Colón apuesta a su cantera: cuatro chicos dieron el salto al profesionalismo
Gian Piaggio, Laureano Páez, Máximo Johnston y Abel Galbán, todos categoría 2005, firmaron sus contratos y son nuevos profesionales del Sabalero.
En silencio, pero con un mensaje contundente de cara al futuro, Colón aseguró la continuidad de cuatro de sus promesas al firmarles su primer contrato profesional. La dirigencia sabalera reafirma así una política que históricamente le dio frutos: mirar hacia las inferiores como base de su crecimiento deportivo.
Los futbolistas que sellaron el vínculo son Gian Piaggio, Laureano Páez, Máximo Johnston y Abel Galbán, todos categoría 2005 y con recorrido reciente en la Reserva rojinegra.
Piaggio, el arquero que se ganó su lugar
Nacido en Santa Fe el 30 de marzo de 2005, Gian Piaggio es un guardián de arco con buena talla (1,83 m) y personalidad para el puesto. Durante la última temporada en Reserva sumó 11 encuentros y casi mil minutos en cancha, números que reflejan la confianza que le dieron los entrenadores.
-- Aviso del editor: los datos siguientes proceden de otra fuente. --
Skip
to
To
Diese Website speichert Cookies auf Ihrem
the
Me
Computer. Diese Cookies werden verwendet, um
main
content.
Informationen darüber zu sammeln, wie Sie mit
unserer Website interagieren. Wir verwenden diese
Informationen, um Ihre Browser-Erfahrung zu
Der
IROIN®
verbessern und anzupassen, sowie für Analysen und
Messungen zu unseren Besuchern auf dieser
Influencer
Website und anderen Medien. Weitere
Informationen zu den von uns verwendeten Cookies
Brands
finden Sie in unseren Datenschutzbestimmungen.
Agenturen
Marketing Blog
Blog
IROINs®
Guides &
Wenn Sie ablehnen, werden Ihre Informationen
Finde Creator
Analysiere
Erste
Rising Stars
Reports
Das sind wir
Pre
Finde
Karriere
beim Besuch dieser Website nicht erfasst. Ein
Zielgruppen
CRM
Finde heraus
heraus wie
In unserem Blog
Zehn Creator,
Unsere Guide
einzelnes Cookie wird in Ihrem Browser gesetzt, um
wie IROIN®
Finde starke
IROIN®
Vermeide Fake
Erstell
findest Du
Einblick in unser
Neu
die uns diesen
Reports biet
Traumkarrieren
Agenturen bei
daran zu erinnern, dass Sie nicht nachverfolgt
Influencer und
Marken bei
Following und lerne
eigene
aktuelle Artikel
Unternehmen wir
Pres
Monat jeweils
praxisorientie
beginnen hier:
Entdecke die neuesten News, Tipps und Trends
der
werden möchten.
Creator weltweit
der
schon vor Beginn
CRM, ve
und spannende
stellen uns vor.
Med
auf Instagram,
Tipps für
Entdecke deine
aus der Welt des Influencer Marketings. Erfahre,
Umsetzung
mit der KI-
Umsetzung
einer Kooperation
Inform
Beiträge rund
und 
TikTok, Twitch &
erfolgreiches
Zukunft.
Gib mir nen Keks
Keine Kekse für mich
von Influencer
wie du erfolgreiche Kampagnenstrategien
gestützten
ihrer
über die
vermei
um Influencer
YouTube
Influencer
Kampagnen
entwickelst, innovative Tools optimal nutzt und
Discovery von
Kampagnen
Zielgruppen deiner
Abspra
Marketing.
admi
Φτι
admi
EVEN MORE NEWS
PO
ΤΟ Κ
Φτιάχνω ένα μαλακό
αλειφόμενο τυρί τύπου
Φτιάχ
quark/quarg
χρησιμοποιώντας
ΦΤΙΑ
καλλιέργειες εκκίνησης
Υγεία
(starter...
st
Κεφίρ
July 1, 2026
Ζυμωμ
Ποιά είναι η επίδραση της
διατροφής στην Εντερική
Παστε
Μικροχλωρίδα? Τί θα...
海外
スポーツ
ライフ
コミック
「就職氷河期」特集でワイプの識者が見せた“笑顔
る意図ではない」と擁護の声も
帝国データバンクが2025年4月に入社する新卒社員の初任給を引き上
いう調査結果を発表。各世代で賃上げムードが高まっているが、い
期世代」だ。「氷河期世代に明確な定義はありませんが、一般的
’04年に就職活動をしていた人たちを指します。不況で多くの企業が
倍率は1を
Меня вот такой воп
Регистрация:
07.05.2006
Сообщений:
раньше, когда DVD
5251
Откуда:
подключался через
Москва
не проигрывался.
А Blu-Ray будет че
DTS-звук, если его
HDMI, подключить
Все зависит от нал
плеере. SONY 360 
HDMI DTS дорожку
Su evolución lo posiciona como una alternativa a seguir de cerca dentro del proyecto del club.
Páez, velocidad y gambeta en el uno contra uno
Entre los nombres que generan expectativa aparece Laureano Páez, extremo con desequilibrio natural. Surgido de las divisiones formativas sabaleras, se caracteriza por su explosión en los últimos metros y capacidad para encarar.
En la Copa Proyección disputó 14 partidos y marcó 2 goles, aunque su aporte va más allá de las estadísticas: es un futbolista capaz de romper estructuras defensivas con su atrevimiento.
Johnston, motor en la mitad de la cancha
Desde Paraná llegó Máximo Johnston, un volante mixto que combina recuperación, recorrido y criterio con la pelota. En la última temporada fue uno de los más regulares de la Reserva, con 16 presencias, un gol y dos asistencias, superando los 1.100 minutos de competencia.
Su perfil encaja en la idea moderna de mediocampista completo, con ida y vuelta constante.
Galbán, dinámica por el sector derecho
El cuarto juvenil que estampó la firma es Abel Galbán, interno derecho con buen despliegue. Participó activamente en el mediocampo de la Reserva, donde acumuló 10 partidos y más de 500 minutos en la última competencia.
Se destaca por su movilidad y lectura táctica, cualidades que lo convierten en una pieza interesante a futuro.
Un mensaje hacia adentro y hacia adelante
Más allá de los nombres propios, la decisión de profesionalizar a estos cuatro juveniles marca una línea clara: Colón quiere sostener un proyecto con identidad, donde los chicos del club tengan un camino real hacia Primera.
En tiempos donde el mercado muchas veces impone urgencias, el Sabalero refuerza una idea que su gente valora: el talento de casa también es refuerzo.